App example #2: an application that reports steps from time A to time B, broken into quantities of C time intervals
Next, we experimented by asking the frameworks to retrieve step amounts between a range, while also breaking them down into interval amounts. This would allow a developer to create an application to track step counts every 30 minutes for the previous day. Core Motion doesn’t include methods for this out of the box, but developers can create their own logic to break up a time period into segments and query the motion coprocessor for this range. In the example referenced above, we queried Core Motion 48 times to retrieve every 30-minute interval in a 24 hour period. With these queries, we started to notice a slowdown, but the results still return quickly enough for the user interface to respond smoothly.
HealthKit has built-in support to make this type of query with
HKStatisticsCollectionQueries. This is where we started to notice a more dramatic delay in the results returned. This kind of behavior cannot be avoided, so developers need to be careful when refining their queries and updating the interface. Some of our advanced HealthKit queries took over a minute on certain devices—the user experience would be severely degraded by a blocked user interface for this length of time.
One interesting piece of information we found is that the less time a device has been using iOS 8 and storing health data, the quicker HealthKit responds.
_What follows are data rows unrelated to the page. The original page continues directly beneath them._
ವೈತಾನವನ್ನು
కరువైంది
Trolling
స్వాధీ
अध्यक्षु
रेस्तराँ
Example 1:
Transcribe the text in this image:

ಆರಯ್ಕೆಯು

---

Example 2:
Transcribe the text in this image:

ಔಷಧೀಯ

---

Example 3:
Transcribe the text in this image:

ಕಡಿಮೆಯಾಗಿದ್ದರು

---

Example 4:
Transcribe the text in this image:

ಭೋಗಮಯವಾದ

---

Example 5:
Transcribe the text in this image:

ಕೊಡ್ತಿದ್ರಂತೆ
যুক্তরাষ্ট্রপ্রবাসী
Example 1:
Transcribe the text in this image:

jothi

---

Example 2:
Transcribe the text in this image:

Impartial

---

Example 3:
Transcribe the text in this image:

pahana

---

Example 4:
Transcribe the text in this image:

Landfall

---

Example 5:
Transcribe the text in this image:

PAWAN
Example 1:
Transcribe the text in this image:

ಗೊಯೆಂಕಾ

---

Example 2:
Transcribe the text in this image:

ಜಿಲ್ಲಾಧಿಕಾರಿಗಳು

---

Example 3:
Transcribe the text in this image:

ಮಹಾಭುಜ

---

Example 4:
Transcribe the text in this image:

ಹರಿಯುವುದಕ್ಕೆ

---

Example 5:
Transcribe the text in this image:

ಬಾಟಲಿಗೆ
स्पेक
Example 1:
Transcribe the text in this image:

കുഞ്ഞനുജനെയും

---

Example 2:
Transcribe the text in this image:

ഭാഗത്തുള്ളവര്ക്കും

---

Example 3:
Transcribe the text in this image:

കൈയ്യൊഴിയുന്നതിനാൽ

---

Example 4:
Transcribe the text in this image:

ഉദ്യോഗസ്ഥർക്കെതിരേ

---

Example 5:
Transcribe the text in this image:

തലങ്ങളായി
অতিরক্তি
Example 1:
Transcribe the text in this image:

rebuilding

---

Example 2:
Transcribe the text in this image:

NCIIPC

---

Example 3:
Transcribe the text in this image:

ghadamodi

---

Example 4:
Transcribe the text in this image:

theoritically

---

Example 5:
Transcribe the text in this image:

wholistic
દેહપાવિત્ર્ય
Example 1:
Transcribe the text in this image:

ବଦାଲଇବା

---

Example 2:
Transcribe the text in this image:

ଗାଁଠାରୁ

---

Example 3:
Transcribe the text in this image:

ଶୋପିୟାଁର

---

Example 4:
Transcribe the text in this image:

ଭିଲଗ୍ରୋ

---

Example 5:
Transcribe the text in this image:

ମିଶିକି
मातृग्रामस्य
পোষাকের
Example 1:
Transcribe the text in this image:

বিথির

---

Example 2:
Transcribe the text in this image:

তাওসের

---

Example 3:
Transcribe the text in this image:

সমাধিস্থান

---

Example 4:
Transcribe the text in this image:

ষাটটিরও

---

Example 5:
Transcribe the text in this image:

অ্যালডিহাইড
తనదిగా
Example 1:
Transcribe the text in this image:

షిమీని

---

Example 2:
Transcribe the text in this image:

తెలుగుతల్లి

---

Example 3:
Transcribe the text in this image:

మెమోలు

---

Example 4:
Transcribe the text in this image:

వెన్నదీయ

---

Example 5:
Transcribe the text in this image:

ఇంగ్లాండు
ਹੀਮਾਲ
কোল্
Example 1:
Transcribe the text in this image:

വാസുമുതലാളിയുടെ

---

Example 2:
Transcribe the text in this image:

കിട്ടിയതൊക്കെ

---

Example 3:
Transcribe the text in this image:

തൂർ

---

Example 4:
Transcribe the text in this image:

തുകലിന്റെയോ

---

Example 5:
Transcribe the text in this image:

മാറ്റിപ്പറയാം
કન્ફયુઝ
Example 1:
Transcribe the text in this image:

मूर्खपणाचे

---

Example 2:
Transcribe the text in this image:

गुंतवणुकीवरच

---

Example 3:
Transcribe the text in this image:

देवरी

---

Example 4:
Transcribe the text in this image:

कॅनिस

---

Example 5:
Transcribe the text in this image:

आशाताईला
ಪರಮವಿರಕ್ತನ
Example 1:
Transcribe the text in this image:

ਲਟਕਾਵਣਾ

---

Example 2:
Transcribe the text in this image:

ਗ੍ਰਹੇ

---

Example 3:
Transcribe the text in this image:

This matches up with the slowdown of Apple’s Health app mentioned earlier. The iPhone 6 (B) was a new device that had only been in use for two weeks. The iPhone 6 Plus (A) and iPhone 6 (B) were devices that have not been used often. In contrast, both iPhones 5s and the iPhone 6 (A) were used nearly every day since the release of iOS 8, and the slowdown in fetching data became drastic.
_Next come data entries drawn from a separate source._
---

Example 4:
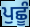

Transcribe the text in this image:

ਪੁਛੂੰ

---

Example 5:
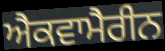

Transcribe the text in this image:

ਐਕਵਾਮੈਰੀਨ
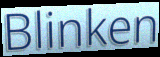
Blinken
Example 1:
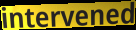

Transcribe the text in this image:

intervened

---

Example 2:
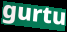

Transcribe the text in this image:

gurtu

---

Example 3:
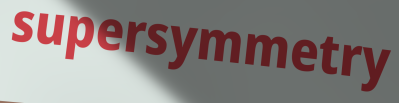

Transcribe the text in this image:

supersymmetry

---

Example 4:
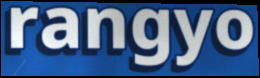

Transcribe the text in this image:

rangyo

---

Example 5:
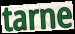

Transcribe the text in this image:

tarne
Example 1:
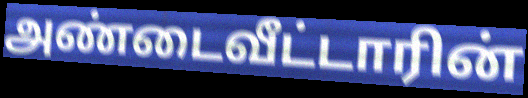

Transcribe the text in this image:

அண்டைவீட்டாரின்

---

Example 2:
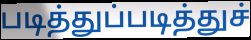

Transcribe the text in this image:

படித்துப்படித்துச்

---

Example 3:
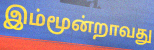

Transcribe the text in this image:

இம்மூன்றாவது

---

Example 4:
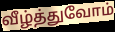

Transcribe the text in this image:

வீழ்த்துவோம்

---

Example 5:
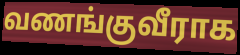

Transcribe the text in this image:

வணங்குவீராக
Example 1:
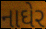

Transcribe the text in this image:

નાઘેર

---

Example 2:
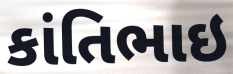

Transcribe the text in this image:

કાંતિભાઇ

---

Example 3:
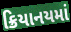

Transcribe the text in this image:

ક્રિયાનયમાં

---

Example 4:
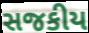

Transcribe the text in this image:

સજકીય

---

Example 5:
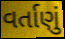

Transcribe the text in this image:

વર્તાણું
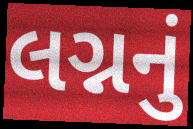
લગ્નનું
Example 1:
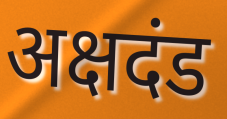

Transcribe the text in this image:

अक्षदंड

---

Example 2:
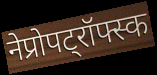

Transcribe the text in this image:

नेप्रोपट्रॉफ्स्क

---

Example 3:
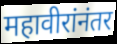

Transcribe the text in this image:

महावीरांनंतर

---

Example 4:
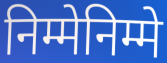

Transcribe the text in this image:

निम्मेनिम्मे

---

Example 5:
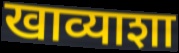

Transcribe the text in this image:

खाव्याशा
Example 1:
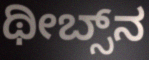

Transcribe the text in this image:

ಥೀಬ್ಸ್‌ನ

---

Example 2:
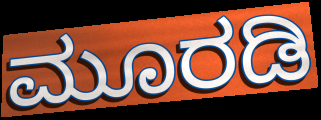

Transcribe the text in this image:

ಮೂರಡಿ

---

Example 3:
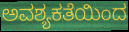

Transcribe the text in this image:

ಅವಶ್ಯಕತೆಯಿಂದ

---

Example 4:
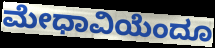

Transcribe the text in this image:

ಮೇಧಾವಿಯೆಂದೂ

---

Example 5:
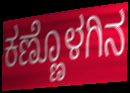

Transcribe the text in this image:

ಕಣ್ಣೊಳಗಿನ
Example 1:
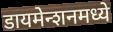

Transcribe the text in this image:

डायमेन्शनमध्ये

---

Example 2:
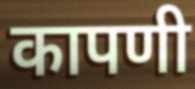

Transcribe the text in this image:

कापणी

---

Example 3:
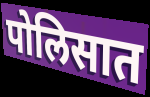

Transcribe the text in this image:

पोलिसात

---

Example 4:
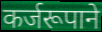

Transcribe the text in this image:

कर्जरूपाने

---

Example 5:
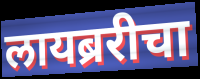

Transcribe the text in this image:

लायब्ररीचा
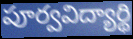
పూర్వవిద్యార్థి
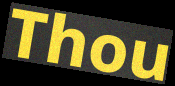
Thou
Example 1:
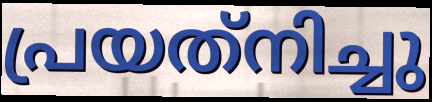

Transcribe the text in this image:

പ്രയത്‌നിച്ചു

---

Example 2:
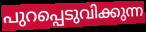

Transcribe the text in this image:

പുറപ്പെടുവിക്കുന്ന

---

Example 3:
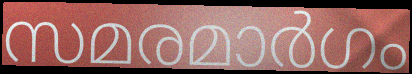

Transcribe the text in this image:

സമരമാർഗം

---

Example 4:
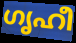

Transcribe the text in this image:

ഗൃഹീ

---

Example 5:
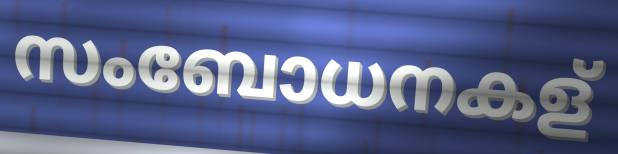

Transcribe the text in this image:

സംബോധനകള്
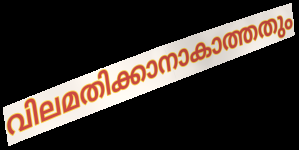
വിലമതിക്കാനാകാത്തതും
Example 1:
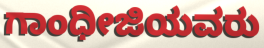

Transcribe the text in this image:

ಗಾಂಧೀಜಿಯವರು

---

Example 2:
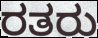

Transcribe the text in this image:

ರತರು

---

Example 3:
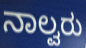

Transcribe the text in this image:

ನಾಲ್ವರು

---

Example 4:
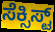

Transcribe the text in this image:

ಸೆಕ್ಸಿಸ್ಟ್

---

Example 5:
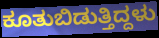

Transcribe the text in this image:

ಕೂತುಬಿಡುತ್ತಿದ್ದಳು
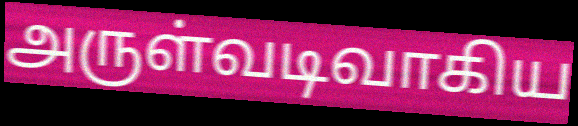
அருள்வடிவாகிய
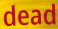
dead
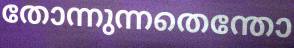
തോന്നുന്നതെന്തോ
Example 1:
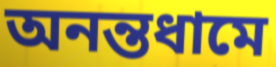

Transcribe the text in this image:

অনন্তধামে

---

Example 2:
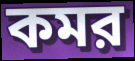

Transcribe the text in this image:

কমর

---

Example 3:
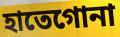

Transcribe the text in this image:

HealthKit is a powerful framework, but may not always be the best choice in all scenarios for optimizing step counters in iOS. When tracking anything aside from steps, distance, or stairs, developers will need to use HealthKit. For measuring any of those three items from the M7 or M8 coprocessor, Core Motion is the optimal route—unless developers want to specifically use another data source, connect to a wearable device, or access data older than seven days. The processor will always be lightning quick compared to accessing the Health datastore. The performance of more complicated HealthKit queries can drastically change the performance of an application. Steps is a unique health data type—it’s unlikely that anything else in HealthKit will come close to storing the same number of records. By understanding the performance differences and implications of HealthKit and Core Motion, developers can optimize their apps for the best and worst case scenarios to create the greatest experience for everyone.